Ihre Gastfamilie lebte im südbadischen Lörrach. Nach dem lauten Addis Abeba bekam sie dort einen regelrechten Kulturschock. In Äthiopien gibt es keine verschlossenen Türen, wenn jemand Kaffee kocht, lädt er selbstverständlich die gesamte Nachbarschaft dazu ein, und die nimmt die Einladung auch gerne an. Ihre Gastfamilie wusste genau, wie die afrikanischen Au-Pairs „ticken“ und machte ihnen den Start im so ruhig-distanzierten Deutschland leicht, wofür sie heute noch dankbar ist.
Gut aufgenommen
2007 begann sie in Freiburg/Horben eine Ausbildung zur Restaurantfachfrau mit oftmals zwölf Stunden täglicher Arbeit.

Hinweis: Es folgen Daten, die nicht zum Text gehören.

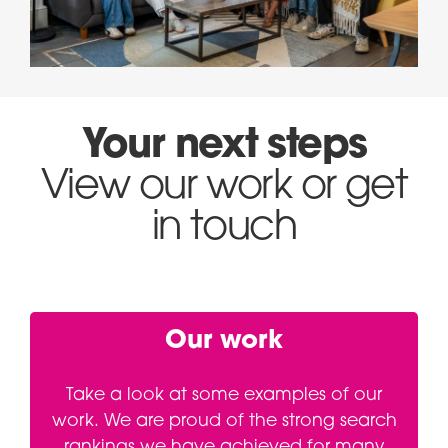
Your next steps
View our work or get
in touch
Our work
Take a look at some examples of our
work. We are proud of the strong search
rankings we have achieved for many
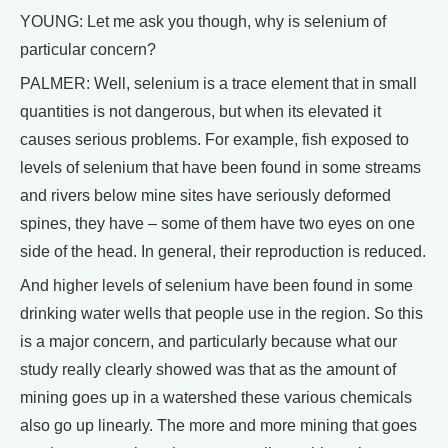
YOUNG: Let me ask you though, why is selenium of
particular concern?
PALMER: Well, selenium is a trace element that in small
quantities is not dangerous, but when its elevated it
causes serious problems. For example, fish exposed to
levels of selenium that have been found in some streams
and rivers below mine sites have seriously deformed
spines, they have – some of them have two eyes on one
side of the head. In general, their reproduction is reduced.
And higher levels of selenium have been found in some
drinking water wells that people use in the region. So this
is a major concern, and particularly because what our
study really clearly showed was that as the amount of
mining goes up in a watershed these various chemicals
also go up linearly. The more and more mining that goes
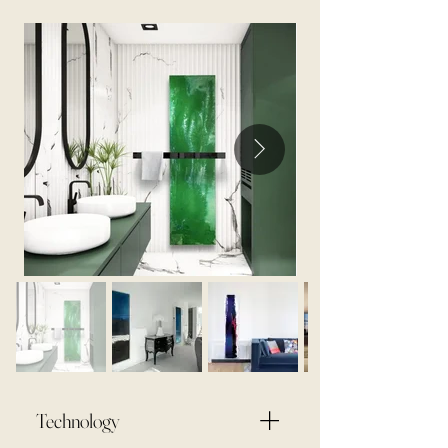
Technology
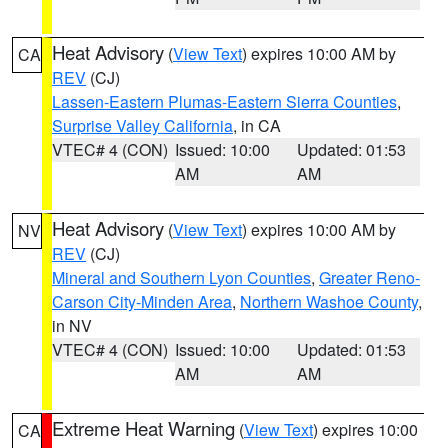
Heat Advisory
(
View Text
) expires 10:00 AM by
CA
REV
(CJ)
Lassen-Eastern Plumas-Eastern Sierra Counties
,
Surprise Valley California
, in CA
VTEC# 4 (CON)
Issued: 10:00
Updated: 01:53
AM
AM
Heat Advisory
(
View Text
) expires 10:00 AM by
NV
REV
(CJ)
Mineral and Southern Lyon Counties
,
Greater Reno-
Carson City-Minden Area
,
Northern Washoe County
,
in NV
VTEC# 4 (CON)
Issued: 10:00
Updated: 01:53
AM
AM
Extreme Heat Warning
(
View Text
) expires 10:00
CA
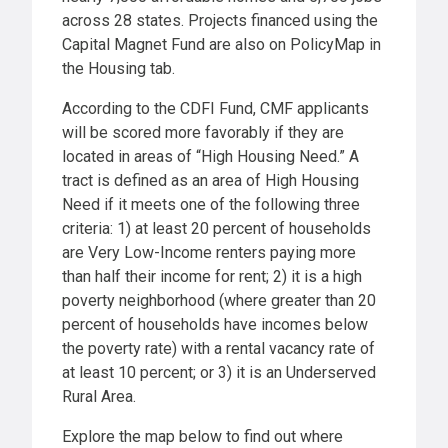
across 28 states. Projects financed using the
Capital Magnet Fund are also on PolicyMap in
the Housing tab.
According to the CDFI Fund, CMF applicants
will be scored more favorably if they are
located in areas of “High Housing Need.” A
tract is defined as an area of High Housing
Need if it meets one of the following three
criteria: 1) at least 20 percent of households
are Very Low-Income renters paying more
than half their income for rent; 2) it is a high
poverty neighborhood (where greater than 20
percent of households have incomes below
the poverty rate) with a rental vacancy rate of
at least 10 percent; or 3) it is an Underserved
Rural Area.
Explore the map below to find out where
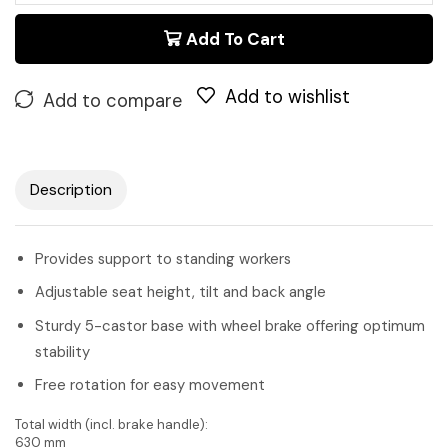
Add To Cart
Add to wishlist
Add to compare
Description
Provides support to standing workers
Adjustable seat height, tilt and back angle
Sturdy 5-castor base with wheel brake offering optimum
stability
Free rotation for easy movement
Total width (incl. brake handle):
630 mm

Trotzdem verbrachte sie in Freiburg ihre schönste Zeit – viele junge Menschen im Trubel einer Stadt. Dort lernte sie ihren Mann Stefan Wälde kennen und lieben, und die zwei gründeten bald eine Wohngemeinschaft. Sie heirateten 2010 und eröffneten gemeinsam im April 2011 nach Renovierung und Umbau den elterlichen Betrieb des Kochs, das Gutacher Gasthaus „Hirsch“.
Gut aufgenommen
Yodit Wälde wurde von der Familie sowie den Stammgästen sofort gut aufgenommen, rassistische Anfeindungen hat sie überhaupt nicht erlebt. 2019 wurde Sohn Noah geboren, und seit der Coronapandemie betreibt das Ehepaar das Haus als Hotel garni mit Frühstück.
Yodit Wälde ist glücklich und zufrieden im ihr zur Heimat gewordenen, beschaulichen Gutach. Wenn ihr mal der großstädtische Rummel fehlt, fährt sie mit Mann und Kind nach Freiburg, ist aber auch froh, wieder ins gemütliche Gutach zurückzukehren. Ihre Mutter besucht sie regelmäßig alle zwei Jahre in Gutach, und auch die in Europa verteilten Geschwister sehen sich öfter.
Yodit Wälde liebt die verschiedenen Jahreszeiten, schwärmt vom jetzt erwachenden Frühling und genießt es, kurz hinterm Haus in den ruhigen Wald zu kommen. Das Familienleben war die letzten zwei Jahre wegen der Pandemie eingeschränkt, aber die private Krabbelgruppe und die Treffen mit ihrer Familie bereiten der fröhlichen jungen Gutacherin viel Freude.